In UN LLOC the sinetones are considered as memory vehicles, which is different from the way in which they are generally used by other composers, who usually programme the sine waves to interfere with or expand the instrument's timbre and to provide a rhythmic character creating a beating effect. The sinetones in UN LLOC ENTRE DOS RECORDS are programmed based on the tuning of the guitar. The frequency of the oscillators is modulated by adding a sine function with a small amplitude and a long period.
When Feldman conceived Triadic Memories, beside a specific way of treating certain
intervals, he’s also thinking of and remembering the way that David Tudor, Roger
Woodward and Aki Takahashi played the piano, pouring their presence into the music.
He says: “Triadic Memories has a double meaning for me. Not only does it have a lot
to do with the way the piece was made…..it has to do with memories and recent memories
of three very important performers in my life at the piano”. So, memory is of great
importance for this music. Then in your reformulation of the piece, you talk about
the sinetones being memory vehicles. In what way? Are they memories of something,
I can give two different responses to that. Firstly I think about the sine tones as memory vehicles for a musical sequence that has appeared before in the piece, acting like a shadow, a resonance, a permanence.

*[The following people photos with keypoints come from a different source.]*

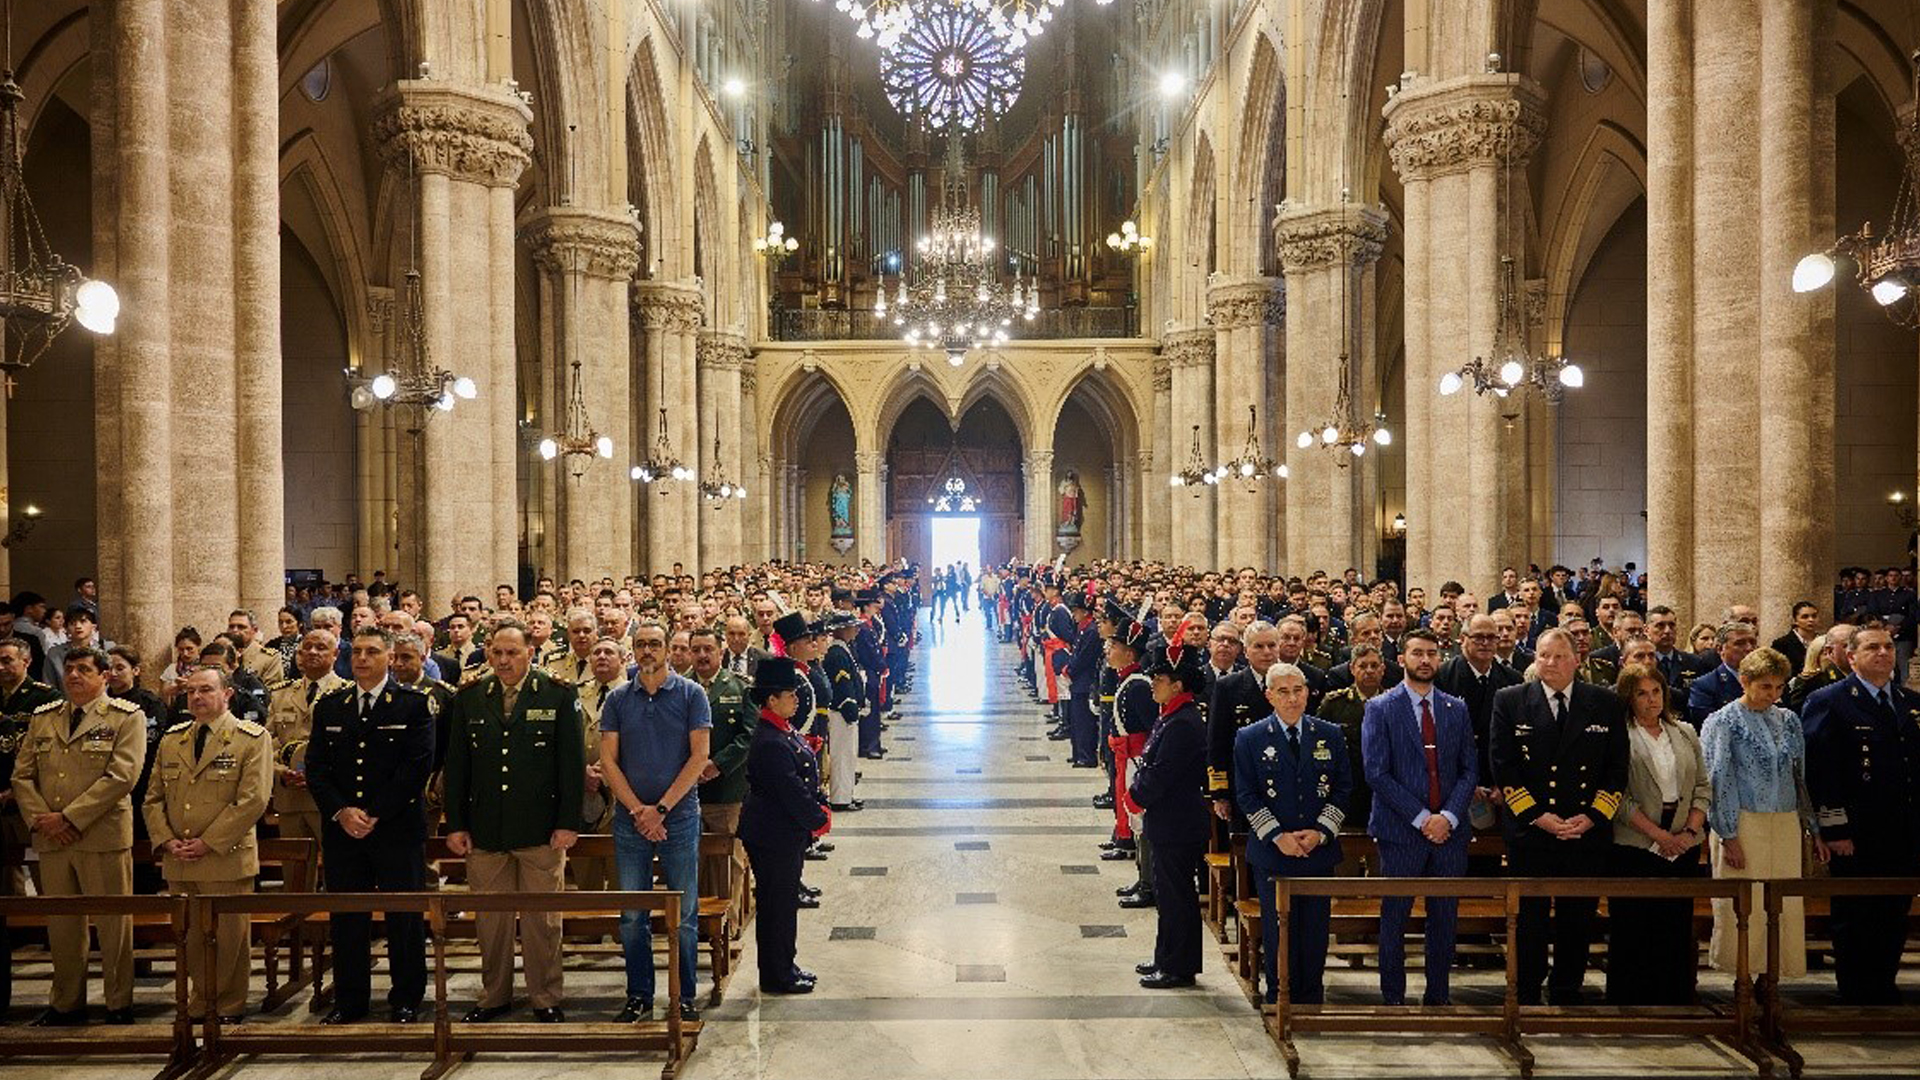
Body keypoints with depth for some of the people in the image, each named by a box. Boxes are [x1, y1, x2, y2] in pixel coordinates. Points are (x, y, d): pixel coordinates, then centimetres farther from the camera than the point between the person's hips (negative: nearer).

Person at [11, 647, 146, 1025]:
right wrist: (39, 819, -5)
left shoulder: (126, 717, -2)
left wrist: (70, 818, -15)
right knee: (60, 923, 12)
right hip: (50, 838, 5)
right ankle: (66, 1003, 25)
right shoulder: (42, 718, 15)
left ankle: (119, 1004, 11)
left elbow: (121, 776, -12)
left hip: (104, 835, -5)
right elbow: (22, 774, 11)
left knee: (113, 922, 1)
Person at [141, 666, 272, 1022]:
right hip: (178, 862, 5)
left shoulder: (252, 738, -3)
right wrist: (166, 841, -3)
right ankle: (201, 1002, 27)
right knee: (190, 937, 12)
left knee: (230, 938, 2)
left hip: (228, 859, -5)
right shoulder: (171, 739, 14)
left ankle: (230, 1006, 17)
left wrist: (208, 843, -15)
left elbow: (252, 800, -12)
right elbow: (153, 798, 13)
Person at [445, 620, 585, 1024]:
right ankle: (494, 996, 26)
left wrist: (568, 823, -7)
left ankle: (546, 998, 19)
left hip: (542, 831, -2)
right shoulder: (469, 698, 7)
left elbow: (573, 764, -3)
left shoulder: (559, 696, -1)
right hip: (484, 831, 3)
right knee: (490, 919, 10)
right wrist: (456, 825, 4)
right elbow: (455, 766, 9)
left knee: (542, 919, 6)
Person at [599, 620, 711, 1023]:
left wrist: (660, 808, -11)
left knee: (684, 914, 4)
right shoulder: (617, 700, 6)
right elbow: (608, 761, 2)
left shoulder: (691, 694, -1)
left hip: (680, 817, -2)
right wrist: (637, 810, -9)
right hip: (630, 819, 2)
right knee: (632, 915, 7)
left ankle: (685, 996, 16)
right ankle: (638, 995, 21)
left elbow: (699, 756, -6)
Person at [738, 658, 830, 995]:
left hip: (786, 833, 10)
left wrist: (822, 808, 4)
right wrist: (819, 820, -12)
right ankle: (776, 977, 15)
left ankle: (783, 967, 31)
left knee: (784, 900, 18)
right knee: (778, 903, 2)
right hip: (774, 837, -10)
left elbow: (808, 777, 15)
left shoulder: (785, 732, 8)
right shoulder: (770, 744, -24)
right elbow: (792, 792, -24)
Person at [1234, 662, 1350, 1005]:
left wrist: (1321, 832, -8)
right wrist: (1277, 836, -12)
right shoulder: (1249, 738, -2)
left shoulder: (1330, 735, 4)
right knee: (1278, 929, 6)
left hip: (1319, 850, 2)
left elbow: (1342, 788, 4)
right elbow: (1246, 795, -3)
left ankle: (1312, 1000, 24)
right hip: (1272, 852, -2)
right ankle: (1280, 1000, 20)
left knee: (1315, 928, 8)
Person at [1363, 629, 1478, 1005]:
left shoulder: (1456, 709, 10)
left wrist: (1449, 816, -8)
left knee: (1444, 919, 9)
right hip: (1400, 832, -3)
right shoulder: (1380, 709, -2)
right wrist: (1421, 818, -13)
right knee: (1394, 920, 3)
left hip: (1449, 832, 3)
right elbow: (1376, 773, -8)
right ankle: (1393, 999, 15)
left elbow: (1469, 769, 7)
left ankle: (1439, 996, 22)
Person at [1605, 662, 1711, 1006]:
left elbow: (1703, 787, 12)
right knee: (1632, 932, 1)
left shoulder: (1685, 734, 13)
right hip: (1635, 847, -5)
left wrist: (1691, 830, -2)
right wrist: (1658, 835, -12)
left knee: (1679, 929, 8)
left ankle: (1677, 999, 18)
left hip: (1684, 848, 5)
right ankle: (1628, 1003, 10)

Secondly, if I have to think of them as a memory of someone, I could say that maybe it's an opposite memory. I tried to use a different sinetone strategy than that used by two key reference composers, Alvin Lucier and Chiyoko Szlavnics. I was trying to find a new meaning by using tones without any timbral shadow and without affecting the timbral properties of the instrument. So, the sinetones are dependent on a previously existing music; they don't have a proper meaning in themselves, but their presence nonetheless has an important place and role in the piece.
When you compose, in terms of concepts such as reformulation, for example, do you proceed in the same way as you did with this trilogy of guitar pieces?
Yes, when I compose I always work with specific procedures. With the guitar, I’m always experimenting with different types of tunings in order to explore a timbral approach which allows me to focus on the acoustic phenomena in which I'm most interested at the time, such as resonance or beating effects.
Approaching composition through timbral phenomena can be a very dynamic process as your hearing changes, through practice and time, in terms of what you end up focusing on, and what your perception ends up capturing. I guess you develop a certain sensibility towards sound and its deployment. Do you think your hearing has changed over time, and if so, how?
That’s a very difficult question to answer. I'm not sure if my hearing has changed overall, or if perhaps my hearing has just become more restrained. One thing that certainly has changed is my interest in the approach to sound production itself, and how a sound exists in a space. This is a slow process. I have spent - and will continue to spend - many hours playing a single note, or cluster of notes, on my guitar, and I hope that I will continue to discover new details that I wasn't aware of before.